Intentando hacer lo contrario, el cine de animación optó por doblar en México las voces y estilizar los fondos hasta borrar torpemente cualquier referencia cultural que pudiera tener un personaje tan chileno, y universal, como Papelucho. Resultado: nadie se podía identificar con lo que no ocurre en ninguna parte ni en ningún tiempo. ¡Qué se cuide Condorito! Más logrado, aunque falte todavía madurez, es Mirageman (Ernesto Díaz Espinoza, 2007), un superhéroe que anda en micro y con definitivo mal gusto a la hora de diseñar su divisa y totalmente alienado a la hora de elegir su nombre, pero que igual defiende a los débiles y abandonados por un sistema de triunfalismo económico que ha perdido el rumbo. Ahí sí que hay identidad.
Pero el tema de la identidad es demasiado vasto para este espacio, aunque sea esencial a la hora de desarrollar un concepto de belleza, que como todo buen anzuelo atrapa por lo manifiesto para conducirnos al desconocido terreno exterior de lo latente, lo arcano, lo cósmico.
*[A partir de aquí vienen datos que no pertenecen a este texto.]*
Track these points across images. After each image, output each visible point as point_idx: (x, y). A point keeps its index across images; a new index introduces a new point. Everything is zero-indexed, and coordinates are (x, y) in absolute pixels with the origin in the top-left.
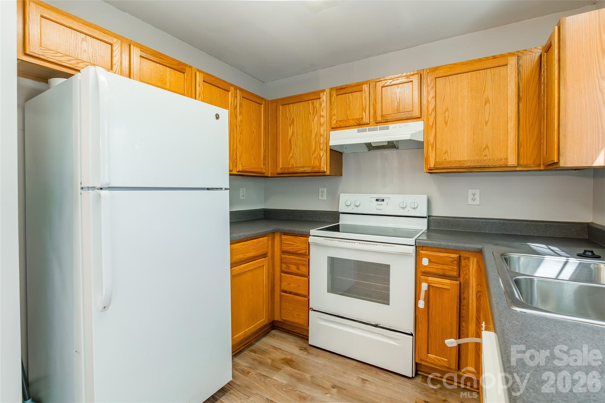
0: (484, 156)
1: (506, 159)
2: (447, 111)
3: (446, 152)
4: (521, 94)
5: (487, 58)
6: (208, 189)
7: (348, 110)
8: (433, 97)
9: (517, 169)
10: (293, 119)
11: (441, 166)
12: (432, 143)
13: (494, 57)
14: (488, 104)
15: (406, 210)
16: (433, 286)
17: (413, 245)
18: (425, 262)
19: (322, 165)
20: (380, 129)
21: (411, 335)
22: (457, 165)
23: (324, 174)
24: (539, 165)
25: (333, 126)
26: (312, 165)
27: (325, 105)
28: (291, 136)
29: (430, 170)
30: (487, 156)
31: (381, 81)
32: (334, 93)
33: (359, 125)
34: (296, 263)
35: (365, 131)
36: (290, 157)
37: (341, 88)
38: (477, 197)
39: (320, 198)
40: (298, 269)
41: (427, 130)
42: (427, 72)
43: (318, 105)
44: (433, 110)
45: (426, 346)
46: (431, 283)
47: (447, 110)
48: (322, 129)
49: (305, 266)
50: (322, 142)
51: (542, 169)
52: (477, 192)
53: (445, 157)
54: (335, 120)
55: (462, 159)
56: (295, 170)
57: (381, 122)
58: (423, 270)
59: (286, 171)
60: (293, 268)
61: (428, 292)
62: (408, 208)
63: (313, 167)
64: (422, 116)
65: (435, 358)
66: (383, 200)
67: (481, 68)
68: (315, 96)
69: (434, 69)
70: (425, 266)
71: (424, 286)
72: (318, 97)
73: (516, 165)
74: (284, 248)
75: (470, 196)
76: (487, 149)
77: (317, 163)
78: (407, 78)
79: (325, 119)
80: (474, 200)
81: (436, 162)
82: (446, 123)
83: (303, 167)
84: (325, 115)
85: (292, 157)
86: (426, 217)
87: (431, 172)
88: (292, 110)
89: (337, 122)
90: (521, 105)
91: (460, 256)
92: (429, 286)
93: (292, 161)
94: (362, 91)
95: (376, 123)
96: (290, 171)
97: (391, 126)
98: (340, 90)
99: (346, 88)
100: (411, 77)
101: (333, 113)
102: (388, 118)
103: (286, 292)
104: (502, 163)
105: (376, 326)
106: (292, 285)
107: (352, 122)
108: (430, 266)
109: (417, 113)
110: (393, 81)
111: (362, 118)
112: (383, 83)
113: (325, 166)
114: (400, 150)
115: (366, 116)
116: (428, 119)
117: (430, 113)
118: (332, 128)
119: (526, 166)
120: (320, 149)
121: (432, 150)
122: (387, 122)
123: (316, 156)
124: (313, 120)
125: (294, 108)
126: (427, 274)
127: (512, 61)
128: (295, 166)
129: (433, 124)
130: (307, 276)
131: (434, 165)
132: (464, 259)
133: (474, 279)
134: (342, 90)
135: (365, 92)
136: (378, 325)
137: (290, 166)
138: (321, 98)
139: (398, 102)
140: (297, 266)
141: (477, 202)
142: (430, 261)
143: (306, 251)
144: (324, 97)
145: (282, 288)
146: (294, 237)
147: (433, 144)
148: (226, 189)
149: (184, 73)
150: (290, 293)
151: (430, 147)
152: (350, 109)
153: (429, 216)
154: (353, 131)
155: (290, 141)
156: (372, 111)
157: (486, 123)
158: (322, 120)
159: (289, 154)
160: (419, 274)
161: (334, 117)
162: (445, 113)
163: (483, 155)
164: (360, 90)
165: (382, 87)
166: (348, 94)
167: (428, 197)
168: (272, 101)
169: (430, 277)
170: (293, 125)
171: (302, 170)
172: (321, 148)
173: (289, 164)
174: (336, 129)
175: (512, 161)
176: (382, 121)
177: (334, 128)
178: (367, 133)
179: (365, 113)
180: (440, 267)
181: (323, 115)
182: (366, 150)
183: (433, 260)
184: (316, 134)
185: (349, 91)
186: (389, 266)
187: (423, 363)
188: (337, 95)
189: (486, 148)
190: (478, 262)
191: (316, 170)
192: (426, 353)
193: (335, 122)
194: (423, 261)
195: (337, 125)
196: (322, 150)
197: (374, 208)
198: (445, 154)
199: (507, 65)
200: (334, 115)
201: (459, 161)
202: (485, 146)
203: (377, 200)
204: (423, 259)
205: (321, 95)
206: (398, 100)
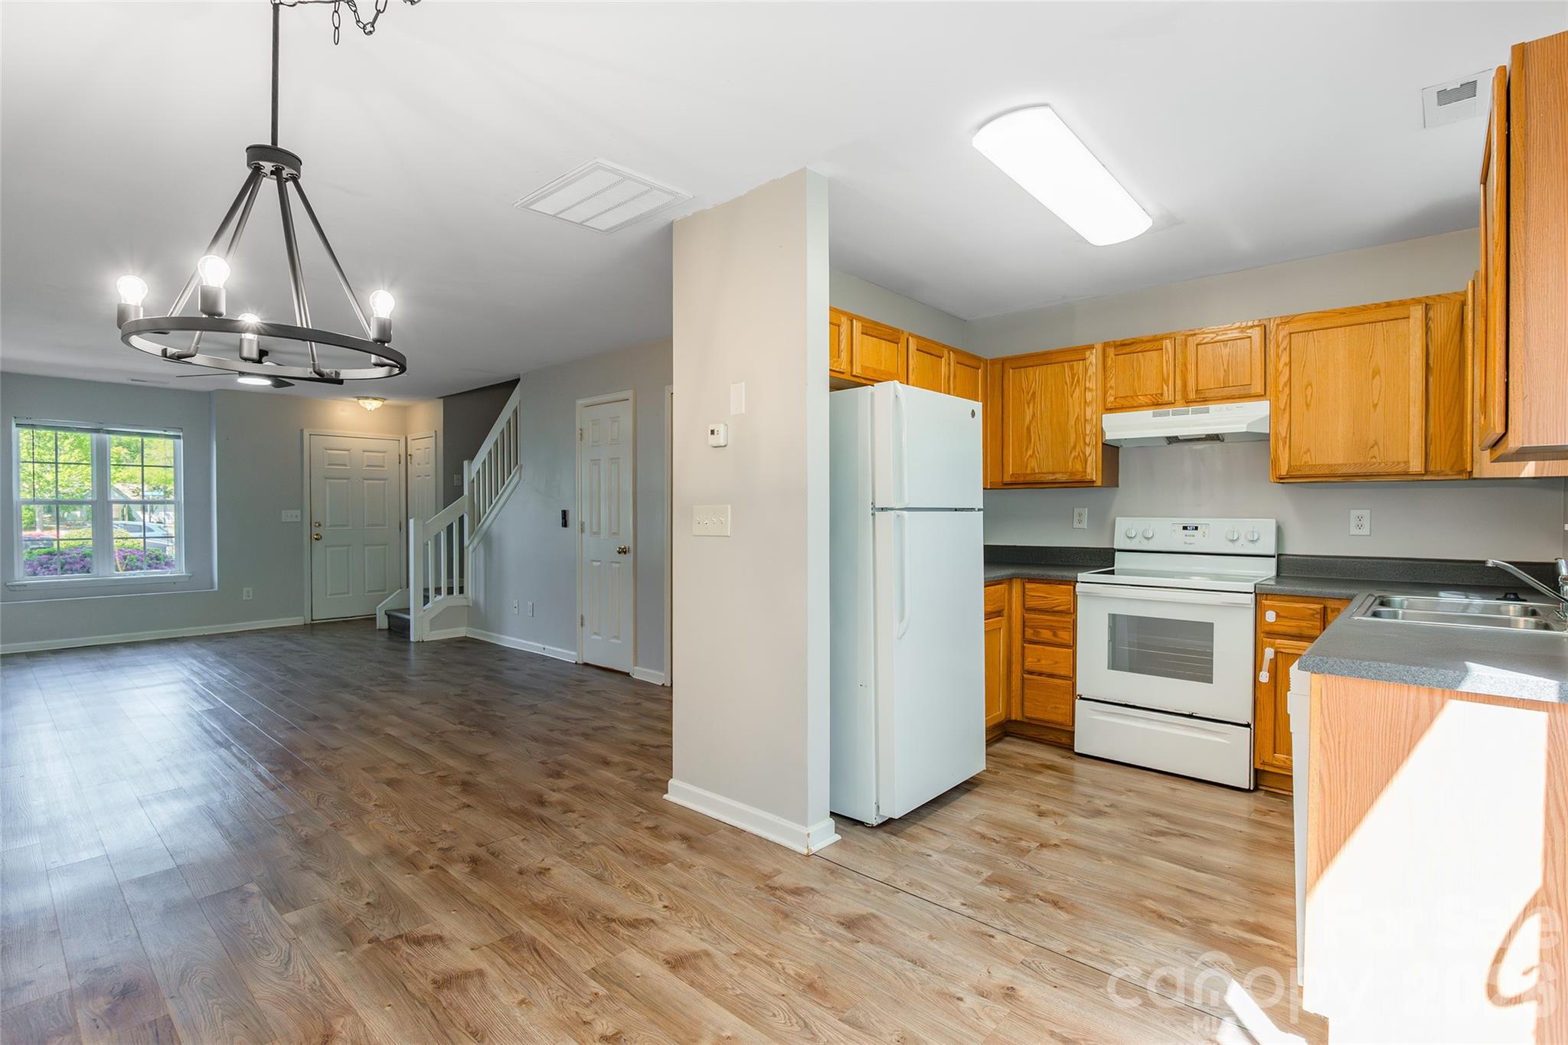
0: (1372, 458)
1: (1407, 462)
2: (1309, 387)
3: (1309, 450)
4: (1431, 362)
5: (1377, 306)
6: (956, 510)
7: (1136, 380)
8: (1285, 364)
9: (1425, 478)
10: (1034, 393)
11: (1300, 473)
12: (1284, 436)
13: (1389, 305)
14: (1377, 377)
15: (1240, 543)
16: (1282, 653)
17: (1251, 593)
18: (1270, 616)
19: (1089, 470)
20: (1194, 412)
21: (1248, 726)
22: (1327, 472)
23: (1091, 485)
25: (1109, 405)
26: (1069, 470)
27: (1094, 371)
28: (1031, 422)
30: (1374, 457)
31: (1195, 334)
32: (1111, 352)
33: (1157, 404)
34: (1052, 626)
35: (1167, 414)
36: (1027, 456)
37: (1123, 345)
38: (1366, 522)
39: (1076, 525)
40: (1056, 635)
41: (1275, 415)
42: (1276, 323)
43: (1080, 371)
44: (1285, 385)
45: (1272, 741)
46: (1280, 648)
47: (1310, 384)
48: (1089, 411)
49: (1067, 629)
50: (1088, 432)
52: (1366, 513)
53: (1306, 458)
54: (1113, 395)
55: (1333, 463)
56: (1038, 478)
57: (1197, 401)
58: (1267, 629)
59: (1021, 480)
60: (1047, 635)
61: (1274, 662)
62: (1242, 540)
63: (1072, 473)
64: (1268, 393)
65: (1286, 759)
66: (1196, 528)
67: (1367, 321)
68: (1078, 353)
69: (1286, 321)
70: (1271, 624)
71: (1269, 653)
72: (1080, 357)
73: (1423, 472)
74: (1030, 603)
75: (1353, 522)
76: (1376, 447)
77: (1079, 467)
78: (1242, 332)
79: (1094, 393)
80: (1360, 527)
81: (1290, 466)
82: (1308, 405)
83: (1054, 473)
84: (1094, 387)
85: (1031, 456)
86: (1274, 557)
87: (1281, 479)
88: (1031, 379)
89: (1117, 400)
90: (1431, 380)
91: (1325, 608)
92: (1276, 653)
93: (1033, 463)
94: (1162, 349)
95: (1187, 403)
96: (1029, 479)
97: (1213, 407)
98: (1121, 348)
99: (1134, 343)
101: (1109, 385)
102: (1207, 395)
103: (1032, 673)
104: (1400, 468)
105: (1191, 716)
106: (1043, 662)
107: (1142, 400)
108: (1278, 623)
109: (1258, 388)
110: (1217, 335)
111: (1162, 394)
112: (1198, 339)
113: (1093, 471)
114: (1227, 442)
115: (1168, 391)
116: (1277, 399)
117: (1281, 389)
118: (1107, 410)
119: (1438, 474)
120: (1085, 444)
121: (1284, 447)
122: (1205, 400)
123: (1077, 454)
124: (1072, 396)
125: (1036, 374)
126: (1272, 634)
127: (1417, 312)
128: (1037, 471)
129: (1285, 406)
130: (1072, 646)
131: (1288, 472)
132: (1333, 611)
134: (1124, 346)
135: (1167, 351)
136: (1194, 714)
137: (1029, 472)
138: (1088, 358)
139: (1225, 371)
140: (1054, 630)
141: (1366, 531)
142: (1278, 615)
143: (1070, 606)
144: (1093, 358)
145: (1026, 668)
146: (1047, 585)
147: (1286, 437)
148: (979, 510)
149: (898, 344)
150: (1042, 674)
151: (1281, 443)
152: (1139, 378)
153: (1279, 555)
154: (1147, 414)
155: (1028, 429)
156: (1179, 382)
157: (1375, 406)
158: (1089, 396)
159: (1027, 450)
160: (1261, 635)
161: (1111, 392)
162: (1306, 389)
163: (1370, 456)
164: (1159, 347)
165: (1197, 345)
166: (1135, 354)
167: (1277, 522)
168: (994, 361)
169: (1277, 640)
170: (1034, 404)
171: (1050, 478)
172: (1087, 441)
173: (1026, 467)
174: (1115, 411)
175: (1416, 465)
177: (1111, 409)
178: (1171, 418)
179: (1168, 386)
180: (1293, 623)
181: (1091, 387)
182: (1165, 443)
183: (1282, 614)
184: (1077, 418)
185: (1139, 350)
186: (1213, 624)
187: (1267, 769)
188: (1116, 355)
189: (1372, 445)
191: (1078, 478)
192: (1273, 752)
193: (1112, 399)
194: (1267, 616)
195: (1116, 404)
196: (1089, 445)
197: (1179, 541)
198: (1306, 453)
199: (1408, 318)
200: (1111, 387)
201: (1330, 466)
202: (1373, 442)
203: (1185, 528)
204: (1267, 613)
205: (1088, 353)
206: (1225, 367)
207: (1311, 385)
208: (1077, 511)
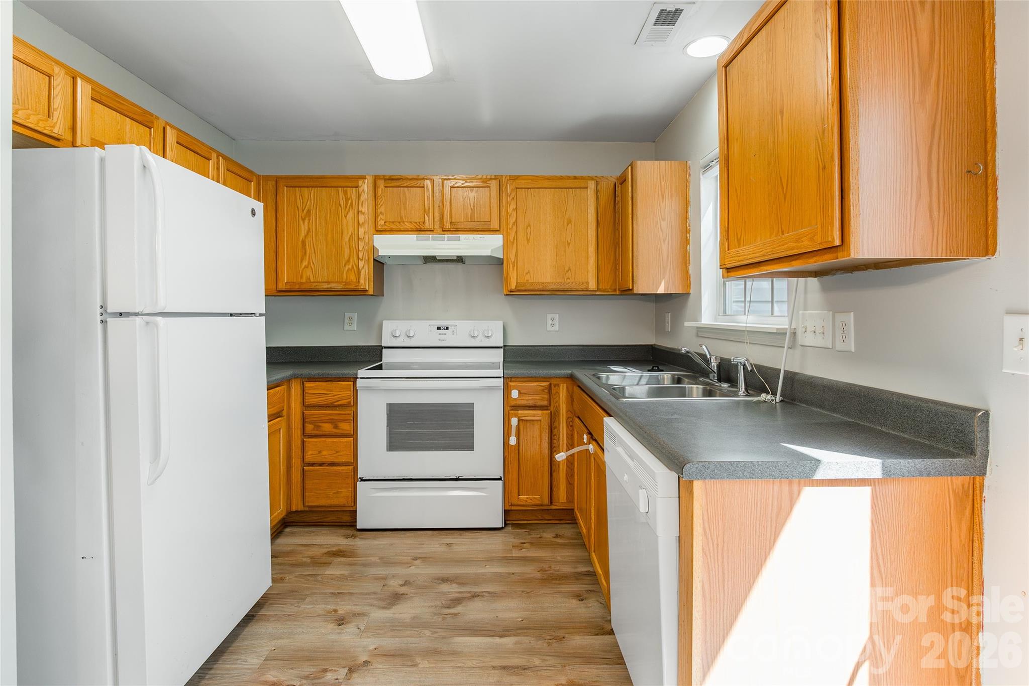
0: (567, 279)
1: (587, 283)
2: (529, 228)
3: (529, 272)
4: (599, 219)
6: (231, 315)
7: (403, 209)
8: (514, 210)
9: (597, 293)
10: (309, 211)
11: (524, 288)
13: (575, 178)
14: (570, 225)
15: (478, 339)
16: (523, 420)
17: (501, 377)
18: (515, 394)
19: (362, 281)
20: (449, 239)
21: (500, 479)
22: (541, 287)
23: (365, 293)
24: (615, 290)
25: (379, 228)
26: (344, 280)
27: (366, 197)
28: (306, 237)
29: (511, 291)
30: (569, 279)
31: (450, 179)
32: (381, 184)
33: (420, 230)
34: (333, 419)
35: (428, 239)
36: (303, 267)
37: (391, 179)
38: (556, 322)
39: (347, 327)
40: (336, 427)
41: (506, 245)
42: (507, 179)
43: (354, 197)
44: (514, 224)
45: (517, 487)
46: (522, 417)
47: (529, 225)
48: (361, 231)
49: (348, 421)
50: (361, 248)
51: (617, 294)
52: (557, 316)
53: (527, 277)
54: (383, 220)
55: (544, 281)
56: (313, 286)
57: (451, 231)
58: (513, 403)
59: (297, 287)
60: (327, 428)
61: (518, 427)
62: (481, 337)
63: (347, 283)
64: (502, 229)
65: (527, 498)
66: (447, 328)
67: (563, 186)
68: (353, 181)
69: (514, 178)
70: (515, 399)
71: (514, 421)
72: (354, 184)
73: (596, 290)
74: (308, 400)
75: (550, 322)
76: (570, 271)
77: (353, 277)
78: (483, 182)
79: (367, 218)
80: (553, 325)
81: (517, 283)
82: (528, 240)
83: (328, 283)
84: (366, 212)
85: (306, 267)
86: (502, 347)
87: (511, 294)
88: (306, 196)
89: (386, 224)
90: (599, 230)
91: (550, 384)
92: (519, 420)
93: (308, 273)
94: (424, 187)
95: (443, 231)
96: (303, 287)
97: (463, 236)
98: (390, 182)
99: (400, 179)
100: (488, 182)
101: (379, 211)
102: (459, 227)
103: (313, 465)
104: (583, 287)
105: (457, 479)
106: (324, 453)
107: (408, 226)
108: (520, 398)
109: (495, 225)
110: (466, 182)
111: (424, 223)
112: (453, 183)
113: (366, 282)
114: (467, 265)
115: (429, 220)
116: (508, 234)
117: (510, 227)
118: (377, 231)
119: (604, 291)
120: (358, 258)
121: (513, 269)
122: (457, 230)
123: (350, 267)
124: (346, 217)
125: (310, 196)
126: (516, 407)
127: (592, 185)
128: (312, 280)
129: (514, 240)
130: (354, 435)
131: (516, 287)
132: (555, 387)
133: (564, 406)
134: (393, 181)
135: (428, 190)
136: (460, 478)
137: (304, 280)
138: (360, 187)
139: (471, 209)
140: (335, 423)
141: (556, 328)
142: (520, 393)
143: (350, 400)
144: (366, 187)
145: (307, 460)
146: (327, 383)
147: (514, 262)
148: (261, 315)
150: (321, 464)
151: (511, 266)
152: (405, 208)
153: (505, 346)
154: (411, 238)
155: (304, 243)
156: (437, 215)
157: (569, 244)
158: (362, 218)
159: (302, 262)
160: (508, 408)
161: (381, 216)
162: (527, 228)
163: (567, 277)
164: (422, 185)
165: (451, 187)
166: (402, 188)
167: (503, 322)
168: (267, 178)
169: (520, 411)
170: (309, 220)
171: (325, 286)
172: (361, 256)
173: (302, 277)
174: (384, 233)
175: (592, 285)
176: (452, 230)
177: (380, 231)
178: (431, 242)
179: (428, 217)
180: (531, 398)
181: (363, 211)
182: (421, 262)
183: (523, 392)
184: (351, 236)
185: (405, 185)
186: (473, 404)
187: (513, 508)
188: (386, 187)
189: (568, 271)
190: (567, 387)
191: (352, 287)
192: (518, 495)
193: (382, 222)
194: (512, 394)
195: (386, 227)
196: (362, 260)
197: (435, 338)
198: (527, 274)
199: (587, 188)
200: (381, 213)
201: (543, 283)
202: (567, 269)
203: (439, 328)
204: (512, 391)
205: (360, 182)
206: (472, 207)
207: (530, 226)
208: (347, 315)
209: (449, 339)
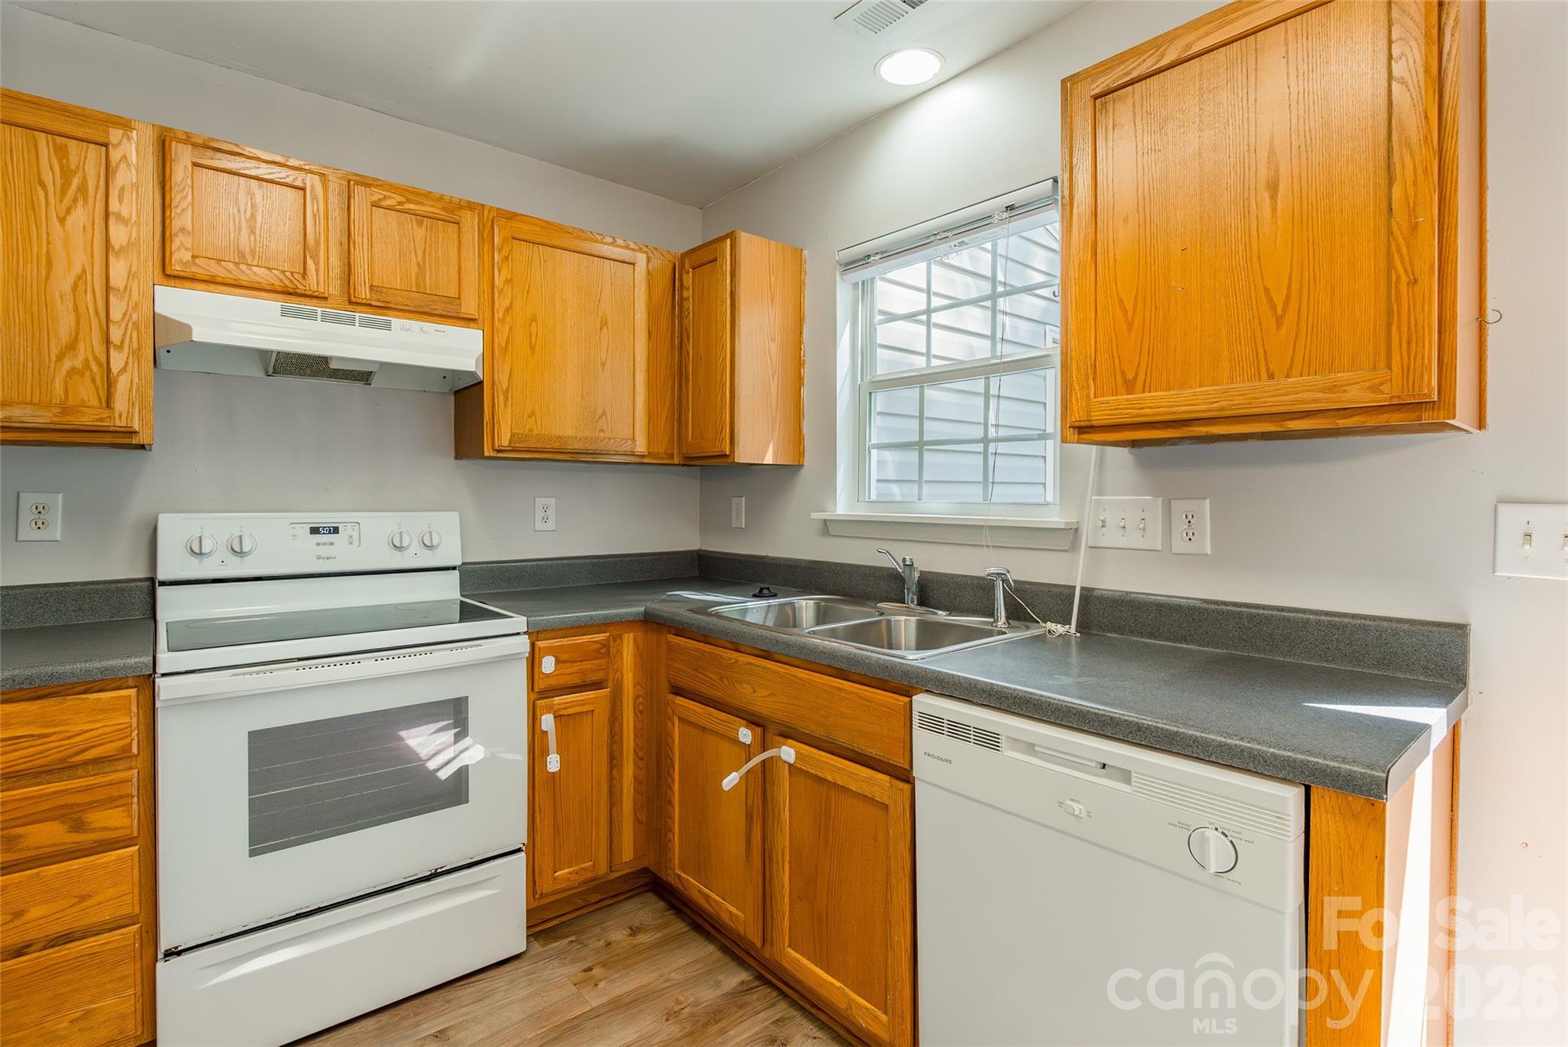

Es decir todo aquello a lo que accede un creador cuando explora la verdad, la bondad y la belleza del mundo que ama, aunque lo aterrorice, y que desea compartir con sus semejantes.
Quizás después de todo no se necesiten genios creativos ni Artistas con mayúsculas, bastaría con tener buenos padres de familia que nos transmitan con amor un concepto de belleza, que atraviese desde el pasado y nos oriente hacia los valores discernibles del futuro.